● **Supplied text**
━━━━━━

Crazy Rich Asians deals with many cultural differences between Chinese and Chinese-Americans. It is based on the best-selling book by Kevin Kwan and it really shares the polarity between "Chinese-born" and their "Chinese-American" counterparts. Rachel (Constance Wu) plays an economic professor that goes to Singapore with her boyfriend Nick Young (Henry Golding) and begins the roller coaster of meeting his family. In Singapore she realizes that he comes from money and the dynamic of their relationship changes immediately. This movie was fantastic (I've watched it about 3 times now) and it really does a great job of showing the polarity between the Chinese-American and Chinese cultures. The expectations that Nick Young's family has for him is to take over the family business and his mother plays a very believable villain as she tries to tear them apart. I would use this film to show the differences in these cultures and to show these cultures and their views towards each other. 

Tiffany Chang
Topic replies: 31
Topic Posts: 3
Crazy Rich Asians

I absolutely loved this movie, and the best part was watching it with my family including my grandma. We purposely sat my mom on one end and my grandma on the other of our row in the movie theater as she is my grandma's daughter-in-law. The family dynamics and matriarch respect painted a very accurate picture, especially for our family. My siblings and I knew the exact scene where our mother and grandmother would react differently. In one scene, the family are making dumplings. The grandmother criticized Michelle Yeoh's character for making ugly dumplings. My grandmother laughed and said, "Wow! She's so good," while my mom's reaction was, "Story of my life." 

This film is a great cultural study although I would not show this to my students as I teach 5th graders. I do teach in a district which is predominantly Chinese so I might ask my students if they could describe how their family dynamics work. Showing some clips could help them compare if certain dynamics are similar.

━━━━━━

● **Material**

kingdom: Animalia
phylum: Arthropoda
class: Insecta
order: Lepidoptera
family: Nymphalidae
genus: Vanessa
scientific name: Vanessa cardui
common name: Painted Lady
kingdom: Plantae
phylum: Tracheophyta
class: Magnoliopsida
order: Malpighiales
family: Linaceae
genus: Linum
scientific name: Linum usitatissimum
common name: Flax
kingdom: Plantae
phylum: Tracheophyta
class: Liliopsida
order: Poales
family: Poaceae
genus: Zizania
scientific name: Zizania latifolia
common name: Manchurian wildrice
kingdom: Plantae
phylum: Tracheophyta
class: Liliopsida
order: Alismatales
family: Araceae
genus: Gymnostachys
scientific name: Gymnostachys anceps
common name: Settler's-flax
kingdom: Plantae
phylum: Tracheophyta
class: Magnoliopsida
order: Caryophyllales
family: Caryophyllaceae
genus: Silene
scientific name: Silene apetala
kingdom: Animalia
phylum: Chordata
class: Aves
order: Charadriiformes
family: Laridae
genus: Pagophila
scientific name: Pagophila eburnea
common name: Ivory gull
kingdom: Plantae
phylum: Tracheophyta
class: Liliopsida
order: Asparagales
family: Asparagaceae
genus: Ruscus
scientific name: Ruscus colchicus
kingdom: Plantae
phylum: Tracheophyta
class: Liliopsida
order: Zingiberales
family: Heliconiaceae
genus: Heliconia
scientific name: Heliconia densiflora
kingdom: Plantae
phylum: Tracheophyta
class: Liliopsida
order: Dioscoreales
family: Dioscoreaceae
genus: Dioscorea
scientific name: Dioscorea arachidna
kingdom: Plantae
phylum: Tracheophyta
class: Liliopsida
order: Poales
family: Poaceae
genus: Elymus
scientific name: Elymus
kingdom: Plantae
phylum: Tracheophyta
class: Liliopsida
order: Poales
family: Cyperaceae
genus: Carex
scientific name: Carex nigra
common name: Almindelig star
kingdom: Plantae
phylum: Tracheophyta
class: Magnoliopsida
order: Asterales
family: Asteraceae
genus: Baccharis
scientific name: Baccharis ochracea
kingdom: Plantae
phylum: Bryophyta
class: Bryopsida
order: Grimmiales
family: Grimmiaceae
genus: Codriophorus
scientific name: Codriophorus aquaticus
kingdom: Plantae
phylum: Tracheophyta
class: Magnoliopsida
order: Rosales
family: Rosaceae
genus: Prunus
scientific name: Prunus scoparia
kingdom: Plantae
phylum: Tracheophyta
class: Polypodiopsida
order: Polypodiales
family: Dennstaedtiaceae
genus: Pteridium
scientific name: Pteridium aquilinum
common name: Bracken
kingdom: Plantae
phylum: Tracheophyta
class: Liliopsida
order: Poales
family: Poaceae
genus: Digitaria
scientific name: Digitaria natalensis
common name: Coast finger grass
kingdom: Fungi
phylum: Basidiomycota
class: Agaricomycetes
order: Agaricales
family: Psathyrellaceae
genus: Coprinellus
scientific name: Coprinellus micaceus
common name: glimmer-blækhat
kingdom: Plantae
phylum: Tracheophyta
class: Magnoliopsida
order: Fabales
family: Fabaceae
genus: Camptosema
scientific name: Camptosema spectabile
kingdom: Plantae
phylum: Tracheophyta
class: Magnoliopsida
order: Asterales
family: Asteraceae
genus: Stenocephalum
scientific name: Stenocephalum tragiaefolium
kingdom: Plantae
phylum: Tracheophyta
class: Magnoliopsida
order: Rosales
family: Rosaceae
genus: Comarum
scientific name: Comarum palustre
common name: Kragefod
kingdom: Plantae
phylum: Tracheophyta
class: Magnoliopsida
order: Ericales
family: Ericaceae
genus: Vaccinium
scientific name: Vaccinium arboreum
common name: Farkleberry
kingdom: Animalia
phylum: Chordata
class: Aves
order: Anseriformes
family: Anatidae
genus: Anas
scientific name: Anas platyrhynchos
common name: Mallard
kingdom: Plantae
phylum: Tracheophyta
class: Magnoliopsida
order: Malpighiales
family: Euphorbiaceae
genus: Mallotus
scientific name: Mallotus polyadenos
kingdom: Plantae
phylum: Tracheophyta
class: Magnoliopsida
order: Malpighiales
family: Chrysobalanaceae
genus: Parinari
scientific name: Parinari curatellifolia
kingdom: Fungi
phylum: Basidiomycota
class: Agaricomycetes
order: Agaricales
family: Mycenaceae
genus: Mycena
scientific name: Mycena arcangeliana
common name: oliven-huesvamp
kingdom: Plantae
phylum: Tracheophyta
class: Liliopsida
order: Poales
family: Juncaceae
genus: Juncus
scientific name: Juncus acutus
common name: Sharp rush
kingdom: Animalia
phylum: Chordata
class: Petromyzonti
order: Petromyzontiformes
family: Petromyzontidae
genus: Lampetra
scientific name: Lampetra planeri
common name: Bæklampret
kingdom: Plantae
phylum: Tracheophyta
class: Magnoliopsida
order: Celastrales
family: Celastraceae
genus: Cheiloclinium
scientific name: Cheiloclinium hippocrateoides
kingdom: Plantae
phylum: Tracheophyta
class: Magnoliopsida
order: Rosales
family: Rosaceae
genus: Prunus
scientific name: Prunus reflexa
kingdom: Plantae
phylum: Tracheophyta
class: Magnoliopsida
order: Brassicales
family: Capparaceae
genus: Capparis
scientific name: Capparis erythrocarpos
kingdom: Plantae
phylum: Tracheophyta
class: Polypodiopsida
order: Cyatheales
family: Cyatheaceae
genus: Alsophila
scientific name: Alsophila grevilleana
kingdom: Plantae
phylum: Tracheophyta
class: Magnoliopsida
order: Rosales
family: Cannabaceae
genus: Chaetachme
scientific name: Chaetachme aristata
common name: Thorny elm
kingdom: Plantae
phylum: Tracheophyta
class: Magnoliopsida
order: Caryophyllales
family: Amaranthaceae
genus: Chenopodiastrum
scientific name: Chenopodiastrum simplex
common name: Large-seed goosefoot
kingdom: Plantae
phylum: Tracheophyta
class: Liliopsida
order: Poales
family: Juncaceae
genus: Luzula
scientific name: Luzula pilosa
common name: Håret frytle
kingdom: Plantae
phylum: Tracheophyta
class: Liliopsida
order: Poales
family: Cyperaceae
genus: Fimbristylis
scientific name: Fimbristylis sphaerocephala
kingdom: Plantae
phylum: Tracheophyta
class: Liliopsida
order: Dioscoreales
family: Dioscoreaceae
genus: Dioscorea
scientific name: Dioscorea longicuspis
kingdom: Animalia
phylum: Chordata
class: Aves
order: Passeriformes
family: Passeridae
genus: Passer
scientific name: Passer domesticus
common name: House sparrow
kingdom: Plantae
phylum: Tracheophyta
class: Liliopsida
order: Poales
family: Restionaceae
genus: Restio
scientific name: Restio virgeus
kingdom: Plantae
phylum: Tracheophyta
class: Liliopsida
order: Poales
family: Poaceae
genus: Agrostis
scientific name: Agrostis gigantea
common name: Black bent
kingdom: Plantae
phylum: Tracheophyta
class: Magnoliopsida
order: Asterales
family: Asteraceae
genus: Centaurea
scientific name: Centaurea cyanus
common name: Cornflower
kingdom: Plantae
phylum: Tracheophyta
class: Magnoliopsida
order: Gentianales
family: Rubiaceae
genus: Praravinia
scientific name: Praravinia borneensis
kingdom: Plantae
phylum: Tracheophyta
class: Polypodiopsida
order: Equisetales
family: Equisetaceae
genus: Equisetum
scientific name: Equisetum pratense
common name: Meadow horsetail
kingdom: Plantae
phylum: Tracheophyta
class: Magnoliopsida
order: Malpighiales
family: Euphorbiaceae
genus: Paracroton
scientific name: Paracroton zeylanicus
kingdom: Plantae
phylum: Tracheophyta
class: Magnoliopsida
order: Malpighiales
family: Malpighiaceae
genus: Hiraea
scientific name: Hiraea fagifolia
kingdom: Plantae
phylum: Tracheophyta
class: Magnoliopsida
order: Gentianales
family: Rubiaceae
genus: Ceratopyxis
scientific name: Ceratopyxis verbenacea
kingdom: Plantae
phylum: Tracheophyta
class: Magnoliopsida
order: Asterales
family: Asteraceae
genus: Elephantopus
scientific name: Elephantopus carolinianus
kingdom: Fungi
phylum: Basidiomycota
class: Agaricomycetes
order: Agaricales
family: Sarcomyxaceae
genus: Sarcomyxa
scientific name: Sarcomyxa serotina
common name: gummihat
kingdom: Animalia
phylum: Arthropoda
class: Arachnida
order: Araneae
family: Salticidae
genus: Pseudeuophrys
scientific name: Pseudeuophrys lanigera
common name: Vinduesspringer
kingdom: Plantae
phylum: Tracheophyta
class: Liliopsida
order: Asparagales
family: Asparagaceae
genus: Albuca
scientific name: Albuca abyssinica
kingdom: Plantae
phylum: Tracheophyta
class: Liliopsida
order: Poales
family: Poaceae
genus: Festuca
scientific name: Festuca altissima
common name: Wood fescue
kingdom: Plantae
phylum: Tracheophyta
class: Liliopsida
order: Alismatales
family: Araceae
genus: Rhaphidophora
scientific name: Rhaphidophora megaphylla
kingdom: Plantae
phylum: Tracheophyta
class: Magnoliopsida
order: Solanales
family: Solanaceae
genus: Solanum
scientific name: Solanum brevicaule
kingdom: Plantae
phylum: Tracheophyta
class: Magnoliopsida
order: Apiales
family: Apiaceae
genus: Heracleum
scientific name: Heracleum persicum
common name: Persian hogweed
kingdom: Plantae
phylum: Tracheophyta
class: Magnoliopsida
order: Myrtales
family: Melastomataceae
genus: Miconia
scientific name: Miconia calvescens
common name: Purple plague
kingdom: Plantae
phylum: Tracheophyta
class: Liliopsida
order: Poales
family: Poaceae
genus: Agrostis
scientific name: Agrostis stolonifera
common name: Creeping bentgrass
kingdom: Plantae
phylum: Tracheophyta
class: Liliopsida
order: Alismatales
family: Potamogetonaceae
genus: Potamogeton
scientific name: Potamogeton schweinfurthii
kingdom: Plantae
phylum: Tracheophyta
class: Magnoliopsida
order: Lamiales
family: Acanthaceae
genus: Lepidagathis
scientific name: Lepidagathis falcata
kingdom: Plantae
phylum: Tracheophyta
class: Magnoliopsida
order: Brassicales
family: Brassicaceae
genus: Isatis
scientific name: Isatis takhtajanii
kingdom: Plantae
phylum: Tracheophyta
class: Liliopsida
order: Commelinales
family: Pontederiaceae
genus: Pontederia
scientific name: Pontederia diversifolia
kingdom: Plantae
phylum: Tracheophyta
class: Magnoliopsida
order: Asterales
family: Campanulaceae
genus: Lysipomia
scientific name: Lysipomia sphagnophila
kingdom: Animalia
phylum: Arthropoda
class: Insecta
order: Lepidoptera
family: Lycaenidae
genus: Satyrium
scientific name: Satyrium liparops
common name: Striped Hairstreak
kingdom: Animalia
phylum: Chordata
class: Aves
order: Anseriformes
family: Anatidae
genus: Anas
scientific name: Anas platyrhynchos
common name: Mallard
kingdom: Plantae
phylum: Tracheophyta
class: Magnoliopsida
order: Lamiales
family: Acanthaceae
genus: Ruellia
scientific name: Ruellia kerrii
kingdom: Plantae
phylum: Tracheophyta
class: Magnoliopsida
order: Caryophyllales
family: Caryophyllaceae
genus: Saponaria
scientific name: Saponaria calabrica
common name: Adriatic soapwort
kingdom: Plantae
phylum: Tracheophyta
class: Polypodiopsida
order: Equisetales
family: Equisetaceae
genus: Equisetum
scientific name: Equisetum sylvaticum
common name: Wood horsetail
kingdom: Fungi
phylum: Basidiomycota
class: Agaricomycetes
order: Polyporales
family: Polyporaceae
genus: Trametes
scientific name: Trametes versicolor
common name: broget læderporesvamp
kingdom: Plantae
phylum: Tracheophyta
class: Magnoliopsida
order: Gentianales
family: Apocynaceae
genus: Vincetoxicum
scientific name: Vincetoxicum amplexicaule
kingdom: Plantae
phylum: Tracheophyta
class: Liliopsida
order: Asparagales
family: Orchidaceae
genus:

━━━━━━

● **Problem**
In the Crazy Rich Asians discussion, rewrite the stretch that opens with "This film is" and closes with "dynamics are similar.", putting "kindergartners" in place of "5th graders".

● **Reply**
This film is a great cultural study although I would not show this to my students as I teach kindergartners. I do teach in a district which is predominantly Chinese so I might ask my students if they could describe how their family dynamics work. Showing some clips could help them compare if certain dynamics are similar.